It had been this brother that presented the absurd theory. "Isn't it convenient that Eudoros died fighting a monster and no one saw it? And that the survivor was the man to benefit most from his demise." Annabeth had dismissed the theory outright, after all, she knew him. She would not make such an illogical judgement.
With the surprisingly pacifist voice of Eudoros gone, planning began in earnest for a potential rebellion. They believed the best opportunity would present itself when the Romans inevitably went to war with themselves again. Annabeth predicted it would be fought between Caesar and Antonius. They would fight upon the land. The Greeks would need to be prepared to take the war to the seas. Cut off Rome from their grain supply in Egypt and they would appear at the negotiating table. She smiled despite herself. Athena always has a plan.
***LI***
Left, right, left, leap. Lucius Cornelius Jason epitomized the perfect Roman. Gladius and scutum in hand the Son of Jupiter seemed at ease as he flew across the gap between Praefectus Classis Perseus' hexareme and the smaller Pompeiian quadrireme. The hexareme was the largest in the fleet, yet Agrippa entrusted its command to Perseus and not himself. Jason had seen why earlier, but now as his galea shrouded vision lifted from the oaken deck to the Pompeiian marinii surrounding him he drive it from his mind. He looked back to his own ship and saw Perseus in the prow shaking his head and laughing. The ship was still fifteen meters away. Might have overdone it, he thought and angled his sword toward the shocked soldiers around him. Much like Perseus, he carried iron weapons to combat men and hidden ones capable of killing monsters.
Even as the hexareme closed with Pompeiian ship, Jason struck out with his gladius. The blade plunged into the exposed throat of a shocked marinus. As the blood splattered to the deck, Jason spun with the scutum toward a soldierand watched as the force of the blow hurled the man over the side. The world seemed to shudder as the prow of the larger ship slammed into the flank of its opponent. As the soldiers around him staggered, months of training under the Praefectus Classis allowed Jason to keep his footing. As one man staggered towards him, Jason arrested his momentum with the gladius. The blade plunged to the hilt. Percy leapt from the prow of the hexareme and landed beside the Son of Jupiter.

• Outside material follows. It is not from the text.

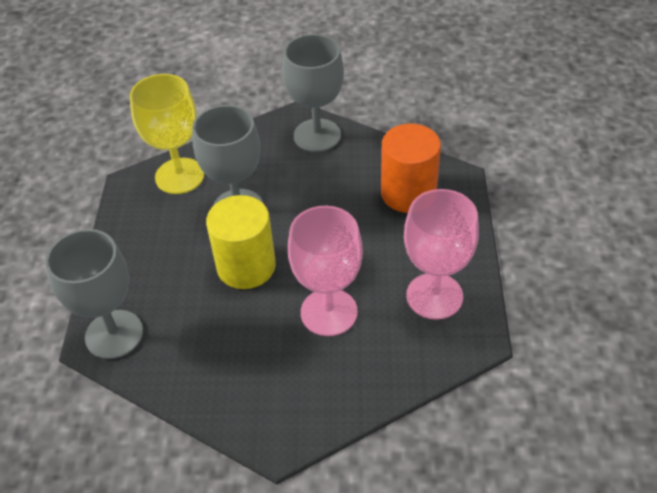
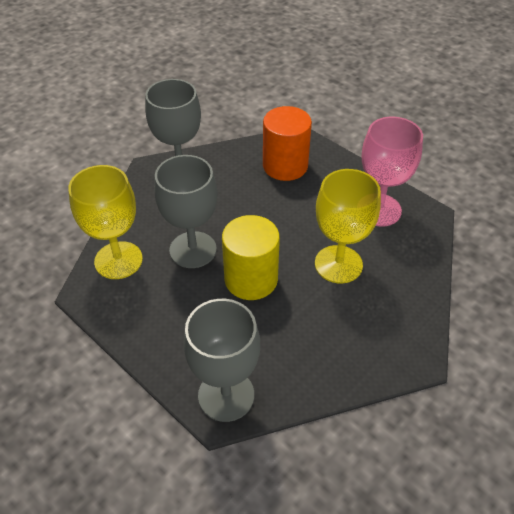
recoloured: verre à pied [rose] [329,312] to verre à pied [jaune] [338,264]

"A bit obvious, when one jumps forty feet." Jason did not have time to react before the heavy corvus dropped into the quinquereme's deck and Markos led his detachment of marinii into the small maelstrom of a melee. The close quarters battle been part of the plan from the beginning. The infantry, their skills honed from years of fighting in Gaul and Germania, surpassed their opponents. Sextus' fleet was better. Agrippa and Caesar reluctantly accepted that; Jason had watched Percy state it outright before recommending that their larger ships out muscle their opponents. His willingness to state the facts that the politically minded officers would not seemed refreshing to Jason. Sextus' fleet was mostly smaller and quicker ships. They would attempt to outmaneuver the lumbering Caesarian vessels and avoid direct conflict.

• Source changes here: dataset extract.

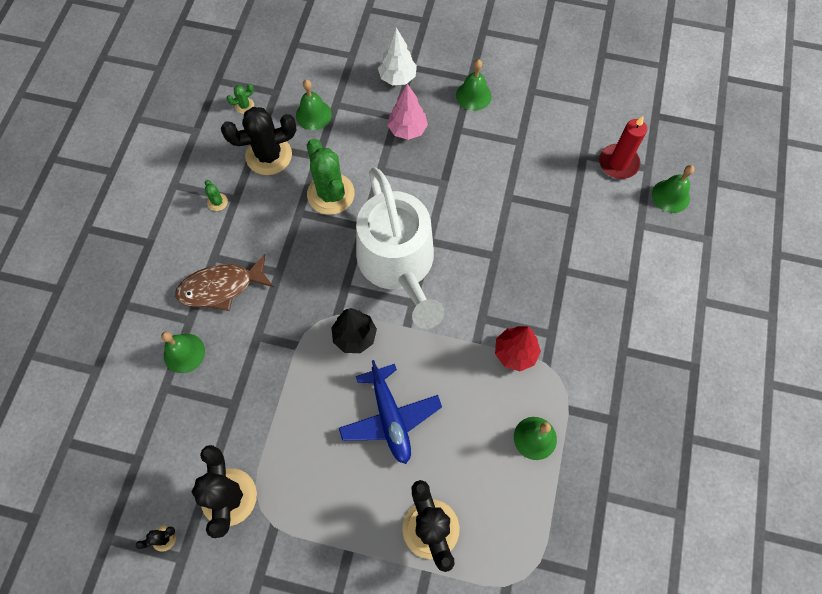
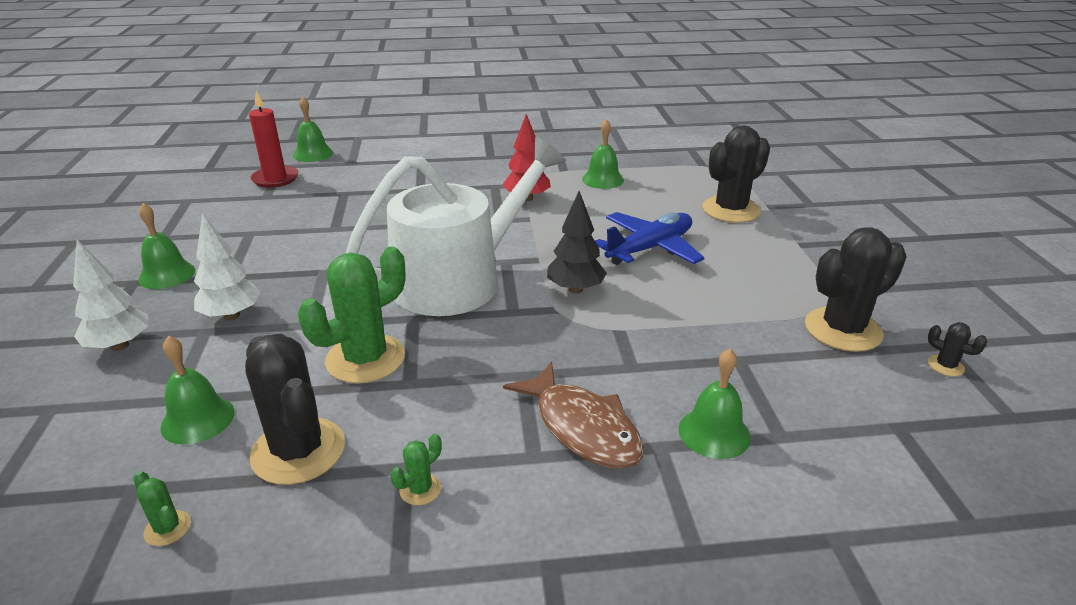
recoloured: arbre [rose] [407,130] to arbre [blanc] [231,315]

A sword swinging past his face woke Jason from his thoughts. He swung his own sword before again striking an opponent with his shield and thrusting toward another. The stunned man stared at the hand holding the sword that lodged in his chest. In the time it took Jason to extract the sword, he watched the Son of Poseidon send three men to Hades. The twin swords flashed, and men died. Jason admitted he was not overly experienced in war. He was, after all, the most junior of the tribuni angusticlavii. But as he watched, the two swords continued to carve through the clearly over classed infantrymen on the ship's deck. The man kills with such ease. Is this truly the gods' will, he thought, that their children end men's lives in pursuit of another man's ambition? He did not linger on it as the gladius again opened a man's veins and crimson sprayed into the air.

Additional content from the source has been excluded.